§ **EXERCISE TEXT**
################

Your favorite character definitely does not fall into this
or the similar delim category:

      unreserved  = ALPHA / DIGIT / "-" / "." / "_" / "~"

So that leaves us with a percent-encoded %25,
which the spec
treats further.

Because the percent ("%") character serves as the indicator for percent-encoded octets, it must be percent-encoded as "%25" for that octet to be used as data within a URI. Implementations must not percent-encode or decode the same string more than once, as decoding an already decoded string might lead to misinterpreting a percent data octet as the beginning of a percent-encoding, …

And that is where things went south for you.


Now, one can tilt at windmills until Don Quixote brings the cows home,
but the fact of the matter is that software is made of bugs,
and they can be hard to isolate and get folks to fix.

################

§ **DATASET RECORDS**

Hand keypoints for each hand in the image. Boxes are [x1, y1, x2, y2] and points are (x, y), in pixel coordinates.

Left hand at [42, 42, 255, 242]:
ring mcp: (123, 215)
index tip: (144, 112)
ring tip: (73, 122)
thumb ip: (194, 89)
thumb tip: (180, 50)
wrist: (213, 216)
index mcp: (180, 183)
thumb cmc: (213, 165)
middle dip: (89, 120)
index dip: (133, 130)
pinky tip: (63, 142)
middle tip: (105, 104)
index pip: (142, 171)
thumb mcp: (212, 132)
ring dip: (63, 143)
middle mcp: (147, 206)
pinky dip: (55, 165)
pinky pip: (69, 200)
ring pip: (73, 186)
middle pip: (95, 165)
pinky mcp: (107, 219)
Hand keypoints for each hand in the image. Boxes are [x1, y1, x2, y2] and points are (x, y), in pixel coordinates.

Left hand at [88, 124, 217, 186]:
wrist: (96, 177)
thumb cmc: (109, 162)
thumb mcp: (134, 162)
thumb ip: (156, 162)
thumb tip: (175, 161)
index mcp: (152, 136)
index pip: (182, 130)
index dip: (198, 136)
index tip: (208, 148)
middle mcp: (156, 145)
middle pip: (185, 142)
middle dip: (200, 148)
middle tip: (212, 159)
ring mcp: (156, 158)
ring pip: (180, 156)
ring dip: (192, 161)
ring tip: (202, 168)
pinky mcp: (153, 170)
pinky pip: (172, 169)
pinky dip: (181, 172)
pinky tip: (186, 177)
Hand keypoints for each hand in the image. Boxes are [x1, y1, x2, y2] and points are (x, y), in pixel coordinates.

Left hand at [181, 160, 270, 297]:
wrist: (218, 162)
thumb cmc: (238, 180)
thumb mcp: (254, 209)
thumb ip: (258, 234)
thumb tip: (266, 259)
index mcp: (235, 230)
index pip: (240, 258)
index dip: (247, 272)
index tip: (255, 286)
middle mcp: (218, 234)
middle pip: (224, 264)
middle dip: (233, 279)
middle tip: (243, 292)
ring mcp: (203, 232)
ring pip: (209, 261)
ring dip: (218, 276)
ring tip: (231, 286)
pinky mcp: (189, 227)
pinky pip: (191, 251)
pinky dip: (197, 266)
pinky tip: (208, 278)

################

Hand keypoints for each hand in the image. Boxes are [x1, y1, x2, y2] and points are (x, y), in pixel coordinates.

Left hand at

################

§ **WORK INSTRUCTION A**
In the percent-encoding text, how must the percent character be encoded so it can be used as data within a URI?
§ **WORK INSTRUCTION B**
List every item that the unreserved rule allows in the percent-encoding text.

§ **EXPECTED OUTPUT A**
As "%25".

§ **EXPECTED OUTPUT B**
ALPHA, DIGIT, "-", ".", "_", "~"